Among the records below, find each line containing the word "software" and copy it.

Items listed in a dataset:
────

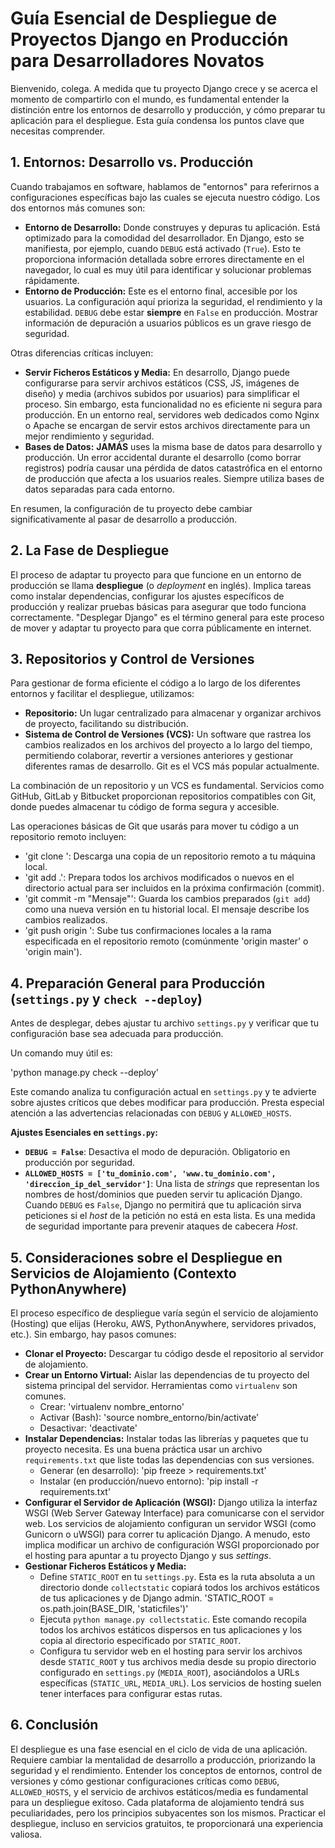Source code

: # Guía Esencial de Despliegue de Proyectos Django en Producción para Desarrolladores Novatos

Bienvenido, colega. A medida que tu proyecto Django crece y se acerca el momento de compartirlo con el mundo, es fundamental entender la distinción entre los entornos de desarrollo y producción, y cómo preparar tu aplicación para el despliegue. Esta guía condensa los puntos clave que necesitas comprender.

## 1. Entornos: Desarrollo vs. Producción

Cuando trabajamos en software, hablamos de "entornos" para referirnos a configuraciones específicas bajo las cuales se ejecuta nuestro código. Los dos entornos más comunes son:

* **Entorno de Desarrollo:** Donde construyes y depuras tu aplicación. Está optimizado para la comodidad del desarrollador. En Django, esto se manifiesta, por ejemplo, cuando `DEBUG` está activado (`True`). Esto te proporciona información detallada sobre errores directamente en el navegador, lo cual es muy útil para identificar y solucionar problemas rápidamente.
* **Entorno de Producción:** Este es el entorno final, accesible por los usuarios. La configuración aquí prioriza la seguridad, el rendimiento y la estabilidad. `DEBUG` debe estar **siempre** en `False` en producción. Mostrar información de depuración a usuarios públicos es un grave riesgo de seguridad.

Otras diferencias críticas incluyen:

* **Servir Ficheros Estáticos y Media:** En desarrollo, Django puede configurarse para servir archivos estáticos (CSS, JS, imágenes de diseño) y media (archivos subidos por usuarios) para simplificar el proceso. Sin embargo, esta funcionalidad no es eficiente ni segura para producción. En un entorno real, servidores web dedicados como Nginx o Apache se encargan de servir estos archivos directamente para un mejor rendimiento y seguridad.
* **Bases de Datos:** **JAMÁS** uses la misma base de datos para desarrollo y producción. Un error accidental durante el desarrollo (como borrar registros) podría causar una pérdida de datos catastrófica en el entorno de producción que afecta a los usuarios reales. Siempre utiliza bases de datos separadas para cada entorno.

En resumen, la configuración de tu proyecto debe cambiar significativamente al pasar de desarrollo a producción.

## 2. La Fase de Despliegue

El proceso de adaptar tu proyecto para que funcione en un entorno de producción se llama **despliegue** (o *deployment* en inglés). Implica tareas como instalar dependencias, configurar los ajustes específicos de producción y realizar pruebas básicas para asegurar que todo funciona correctamente. "Desplegar Django" es el término general para este proceso de mover y adaptar tu proyecto para que corra públicamente en internet.

## 3. Repositorios y Control de Versiones

Para gestionar de forma eficiente el código a lo largo de los diferentes entornos y facilitar el despliegue, utilizamos:

* **Repositorio:** Un lugar centralizado para almacenar y organizar archivos de proyecto, facilitando su distribución.
* **Sistema de Control de Versiones (VCS):** Un software que rastrea los cambios realizados en los archivos del proyecto a lo largo del tiempo, permitiendo colaborar, revertir a versiones anteriores y gestionar diferentes ramas de desarrollo. Git es el VCS más popular actualmente.

La combinación de un repositorio y un VCS es fundamental. Servicios como GitHub, GitLab y Bitbucket proporcionan repositorios compatibles con Git, donde puedes almacenar tu código de forma segura y accesible.

Las operaciones básicas de Git que usarás para mover tu código a un repositorio remoto incluyen:

* 'git clone <url>': Descarga una copia de un repositorio remoto a tu máquina local.
* 'git add .': Prepara todos los archivos modificados o nuevos en el directorio actual para ser incluidos en la próxima confirmación (commit).
* 'git commit -m "Mensaje"': Guarda los cambios preparados (`git add`) como una nueva versión en tu historial local. El mensaje describe los cambios realizados.
* 'git push origin <rama>': Sube tus confirmaciones locales a la rama especificada en el repositorio remoto (comúnmente 'origin master' o 'origin main').

## 4. Preparación General para Producción (`settings.py` y `check --deploy`)

Antes de desplegar, debes ajustar tu archivo `settings.py` y verificar que tu configuración base sea adecuada para producción.

Un comando muy útil es:

'python manage.py check --deploy'

Este comando analiza tu configuración actual en `settings.py` y te advierte sobre ajustes críticos que debes modificar para producción. Presta especial atención a las advertencias relacionadas con `DEBUG` y `ALLOWED_HOSTS`.

**Ajustes Esenciales en `settings.py`:**

* **`DEBUG = False`**: Desactiva el modo de depuración. Obligatorio en producción por seguridad.
* **`ALLOWED_HOSTS = ['tu_dominio.com', 'www.tu_dominio.com', 'direccion_ip_del_servidor']`**: Una lista de *strings* que representan los nombres de host/dominios que pueden servir tu aplicación Django. Cuando `DEBUG` es `False`, Django no permitirá que tu aplicación sirva peticiones si el *host* de la petición no está en esta lista. Es una medida de seguridad importante para prevenir ataques de cabecera *Host*.

## 5. Consideraciones sobre el Despliegue en Servicios de Alojamiento (Contexto PythonAnywhere)

El proceso específico de despliegue varía según el servicio de alojamiento (Hosting) que elijas (Heroku, AWS, PythonAnywhere, servidores privados, etc.). Sin embargo, hay pasos comunes:

* **Clonar el Proyecto:** Descargar tu código desde el repositorio al servidor de alojamiento.
* **Crear un Entorno Virtual:** Aislar las dependencias de tu proyecto del sistema principal del servidor. Herramientas como `virtualenv` son comunes.
    * Crear: 'virtualenv nombre_entorno'
    * Activar (Bash): 'source nombre_entorno/bin/activate'
    * Desactivar: 'deactivate'
* **Instalar Dependencias:** Instalar todas las librerías y paquetes que tu proyecto necesita. Es una buena práctica usar un archivo `requirements.txt` que liste todas las dependencias con sus versiones.
    * Generar (en desarrollo): 'pip freeze > requirements.txt'
    * Instalar (en producción/nuevo entorno): 'pip install -r requirements.txt'
* **Configurar el Servidor de Aplicación (WSGI):** Django utiliza la interfaz WSGI (Web Server Gateway Interface) para comunicarse con el servidor web. Los servicios de alojamiento configuran un servidor WSGI (como Gunicorn o uWSGI) para correr tu aplicación Django. A menudo, esto implica modificar un archivo de configuración WSGI proporcionado por el hosting para apuntar a tu proyecto Django y sus *settings*.
* **Gestionar Ficheros Estáticos y Media:**
    * Define `STATIC_ROOT` en tu `settings.py`. Esta es la ruta absoluta a un directorio donde `collectstatic` copiará todos los archivos estáticos de tus aplicaciones y de Django admin.
        'STATIC_ROOT = os.path.join(BASE_DIR, 'staticfiles')'
    * Ejecuta `python manage.py collectstatic`. Este comando recopila todos los archivos estáticos dispersos en tus aplicaciones y los copia al directorio especificado por `STATIC_ROOT`.
    * Configura tu servidor web en el hosting para servir los archivos desde `STATIC_ROOT` y tus archivos media desde su propio directorio configurado en `settings.py` (`MEDIA_ROOT`), asociándolos a URLs específicas (`STATIC_URL`, `MEDIA_URL`). Los servicios de hosting suelen tener interfaces para configurar estas rutas.

## 6. Conclusión

El despliegue es una fase esencial en el ciclo de vida de una aplicación. Requiere cambiar la mentalidad de desarrollo a producción, priorizando la seguridad y el rendimiento. Entender los conceptos de entornos, control de versiones y cómo gestionar configuraciones críticas como `DEBUG`, `ALLOWED_HOSTS`, y el servicio de archivos estáticos/media es fundamental para un despliegue exitoso. Cada plataforma de alojamiento tendrá sus peculiaridades, pero los principios subyacentes son los mismos. Practicar el despliegue, incluso en servicios gratuitos, te proporcionará una experiencia valiosa.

────

OUTPUT OF THE TASK:
Cuando trabajamos en software, hablamos de "entornos" para referirnos a configuraciones específicas bajo las cuales se ejecuta nuestro código. Los dos entornos más comunes son:
* **Sistema de Control de Versiones (VCS):** Un software que rastrea los cambios realizados en los archivos del proyecto a lo largo del tiempo, permitiendo colaborar, revertir a versiones anteriores y gestionar diferentes ramas de desarrollo. Git es el VCS más popular actualmente.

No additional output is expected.